Following the lunch break the committee returned to discussing PSLF eligibility language where ED proposed defining full-time employment, another requirement to receive PSLF, as 30 hours for all borrowers, removing the criteria that sets full-time employment at the greater of 30 hours or how the employer defines full-time employment.

Committee members did not reach tentative agreement, mainly expressing concern over the issue of individuals who piece together full-time work from multiple employers — such as contingent faculty — and how those hours could be accurately counted and verified, an issue that was raised in public comments on Monday.

The committee then worked through Issue Paper #9 concerning institutions requiring students to sign pre-enrollment agreements requiring pre-dispute arbitration. ED’s proposal would revert back to the 2016 regulations that would prohibit Direct Loan-participating institutions from using certain contractual provisions regarding dispute resolution processes, and to require certain notifications and disclosures by institutions regarding their use of arbitration.

In those discussions the committee did not reach tentative agreement. Joshua Rovenger of Legal Aid Society urged the department to go further in student protections arguing that simply going back to 2016 regulation is not enough to meet the moment right now.

The conversation then moved to income-driven repayment (IDR) with Issue paper #10 where ED expressed interest in creating a new IDR plan. In order to ground the conversation, Raj Darolia, a professor of public policy and economics serving as an advisor to the negotiating committee, provided a background brief on poverty guidelines to inform discussions related to the IDR issue paper.

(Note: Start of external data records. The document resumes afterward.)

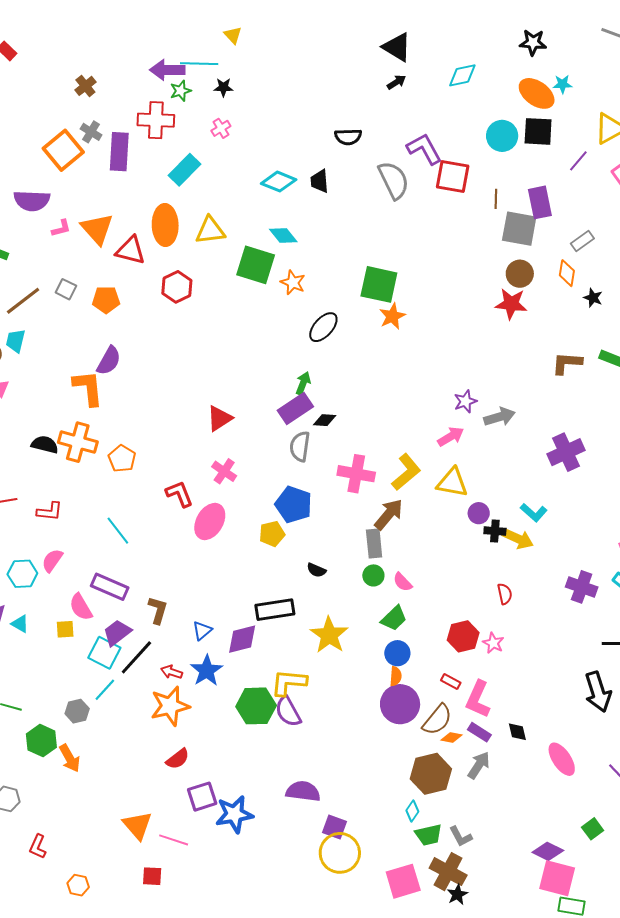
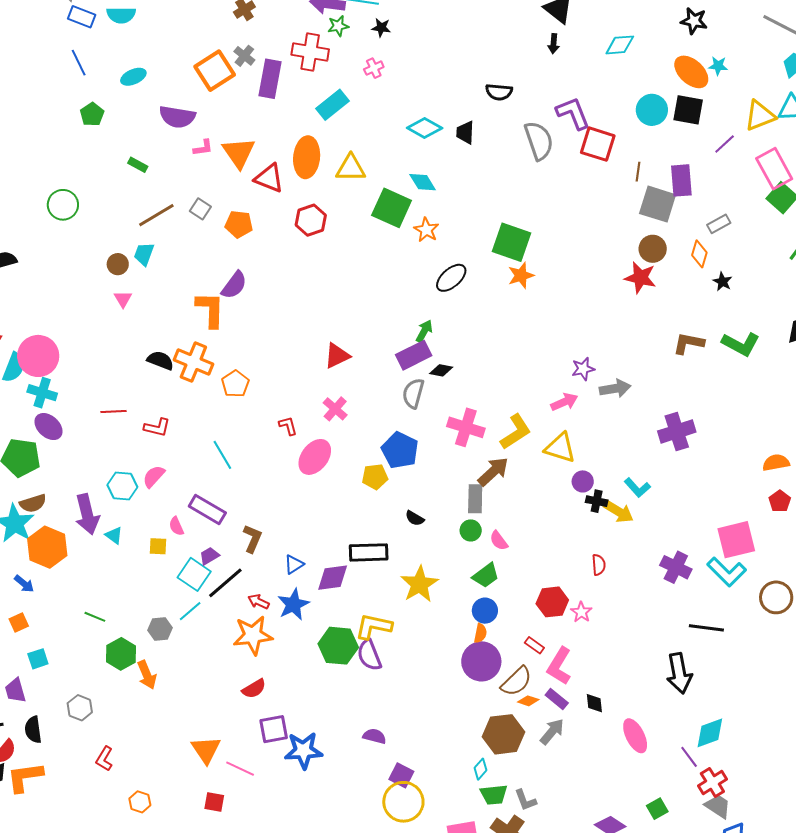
black arrow: (396, 82) -> (554, 44), turned 120
red L-shape: (179, 494) -> (288, 426), size x0.7
pink semicircle: (81, 607) -> (176, 526), size x0.7
purple trapezoid: (117, 633) -> (209, 556), size x0.7
purple semicircle: (303, 791) -> (374, 736), size x0.7

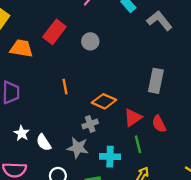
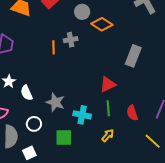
orange diamond: (104, 101) -> (102, 24), moved
gray cross: (90, 124) -> (71, 40), moved
red semicircle: (159, 124) -> (132, 113), moved

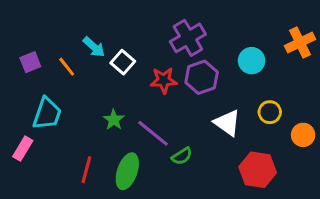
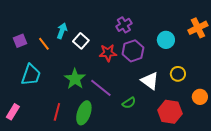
purple cross: (188, 38) -> (124, 25), size x0.7
cyan arrow: (94, 47) -> (62, 31), turned -112
green star: (114, 120) -> (75, 79), size x1.5
orange circle: (303, 135) -> (200, 97), moved
pink rectangle: (23, 149) -> (13, 112), moved
green semicircle: (182, 156) -> (129, 103), moved

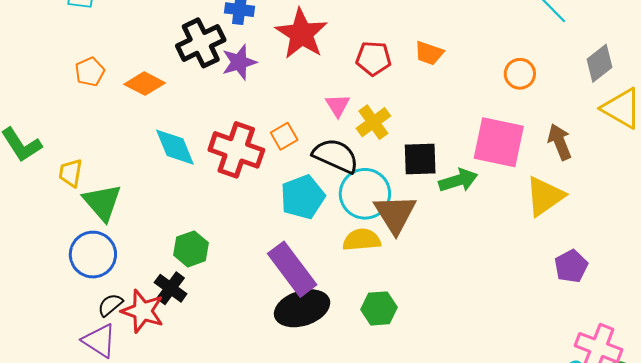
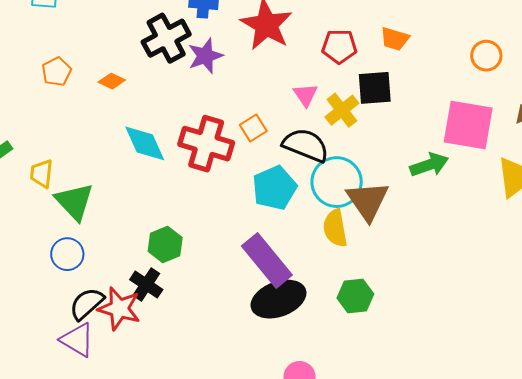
orange diamond: (145, 84) -> (112, 81), size x0.7
black square: (420, 159) -> (375, 88), moved
yellow semicircle: (362, 240) -> (335, 228), turned -93
blue circle: (93, 255) -> (67, 254), size x0.7
black semicircle: (110, 305) -> (87, 304), size x1.4

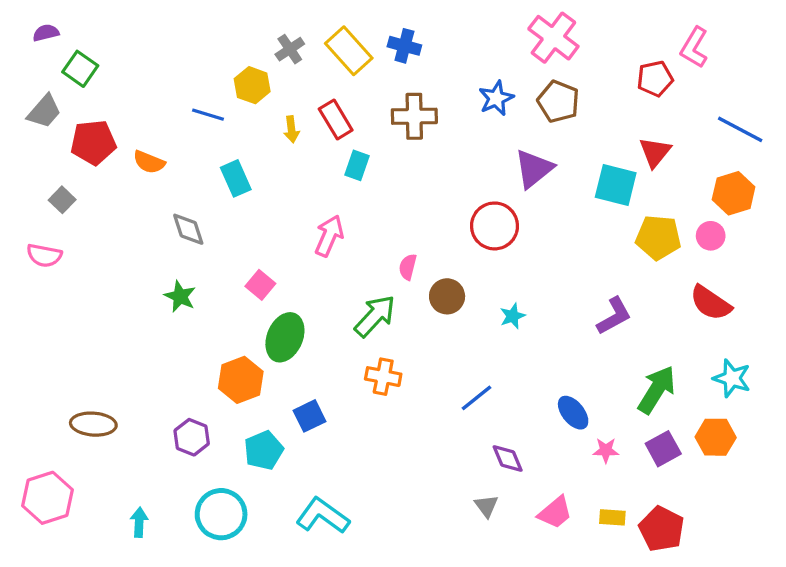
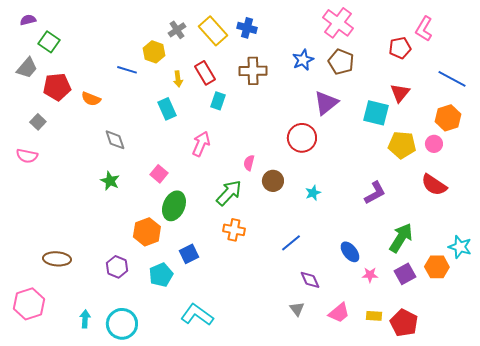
cyan rectangle: (236, 178) -> (167, 109), moved
cyan star: (732, 378) -> (460, 247), moved
cyan circle: (221, 514) -> (122, 324), moved

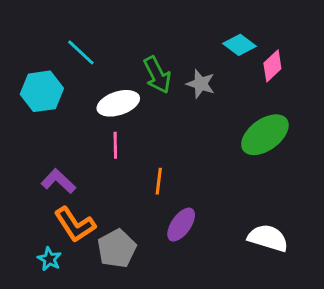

Committee members provided a variety of feedback into how ED should address IDR centered on thresholds for payment percentages in relation to discretionary income, percent of poverty level to use for protected income, forgiveness timelines, achieving equitable outcomes and reducing borrower confusion over what IDR plans are available to them.

Throughout the conversation of IDR language Persis Yu, of the National Consumer Law Center, urged the committee to consider additional topics during this negotiated rulemaking session related to protections for defaulted borrowers, especially ahead of the student loan payment resumption slated to resume in early 2022. Yu expressed concern that ED needed to address this and that seizure of benefits like refundable tax credits could endanger the fiscal well-being of these borrowers.

Brian Siegel, representing ED’s Office of General Counsel, urged the committee not to consider this topic in part due to the regulatory timeline. These regulations under consideration, at the earliest, could be published next fall and go into effect in July 2023. ED indicated that it is discussing this issue, as well as other concerns related to borrowers re-entering repayment on their federal student loans, internally. The department’s representative on the negotiating committee, Jennifer Hong, did indicate that ED was willing to consider issues related to defaulted borrowers so long as they are relevant to the current list of topics.

The committee’s Friday session, their fifth day agenda, is expected to wrap up discussions on all the issue papers under consideration.